Sold in 4 ounce increments.
Flax is an ancient fiber that can be spun and made into fabric called linen. It can be knitted, crocheted, woven and felted to make a wide assortment of items such as table linens, bed sheets and under-garments. The fiber is coarse in the beginning but softens with use and washing.
Flax fibers are stronger than cotton but not as flexible and tend to wrinkle. They take dyes but not as vividly as wool fiber. It can be spun by itself or blended with other fibers to make unique and one of a kind spinning fibers. I find it has quite an “earthy” smell when spinning.
This roving can be spun dry or you can dampen your fingers to smooth the flyaway strands. I have spun both ways and found that I spin faster and more consistently when I spin dry. To finish the yarn and set the twist I simmered the flax in water with just a bit of fabric wash then re-skeined the yarn and let it dry under slight tension.

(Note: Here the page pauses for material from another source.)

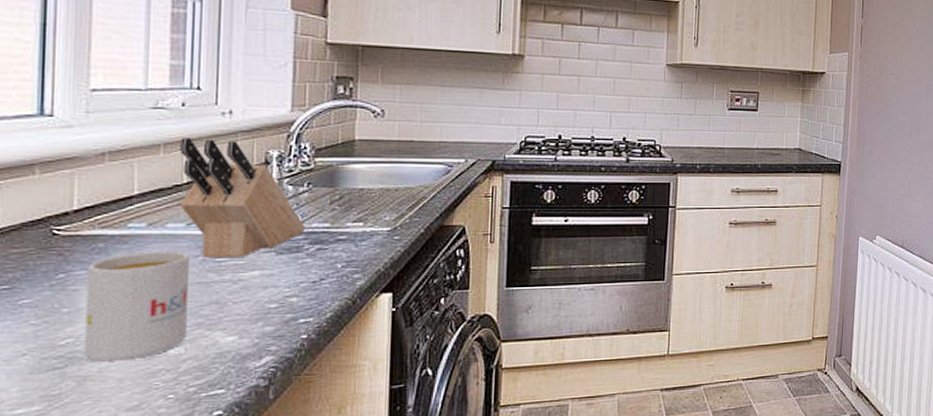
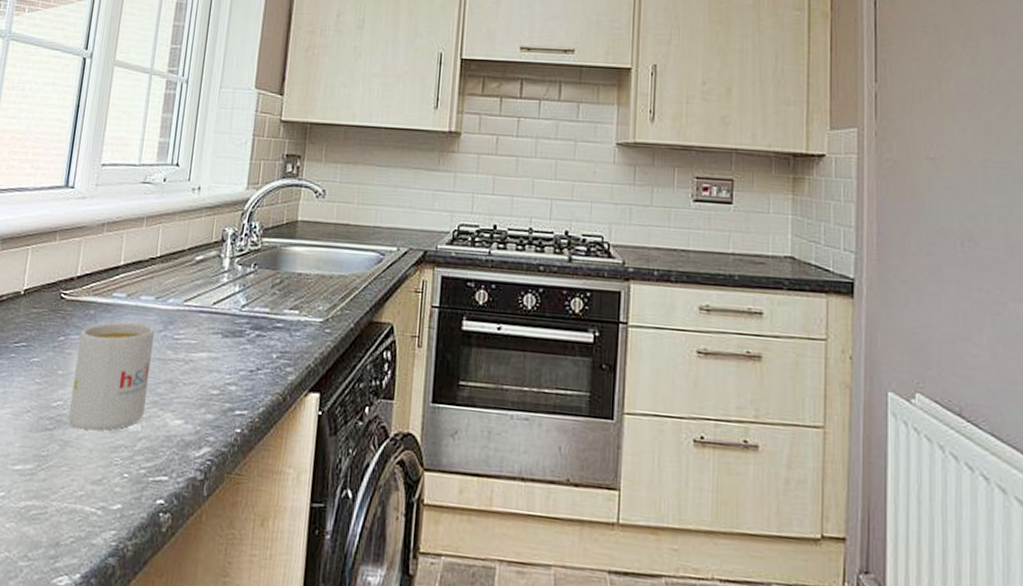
knife block: present [180,136,306,259] -> none [152,211,249,336]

The yarn was very coarse when I started knitting but the finished work softened considerably.
If you have not tried spinning flax, it is not at all complicated. I spun short forward draw and from the fold. I was able to spin a very fine lace-weight that held together really well. It was very easy to draft. The roving requires no special preparation. I would recommend a towel or lap pad as there might be some chaff as you spin. You do not need a distaff or any other special equipment so try flax! You might find you like it!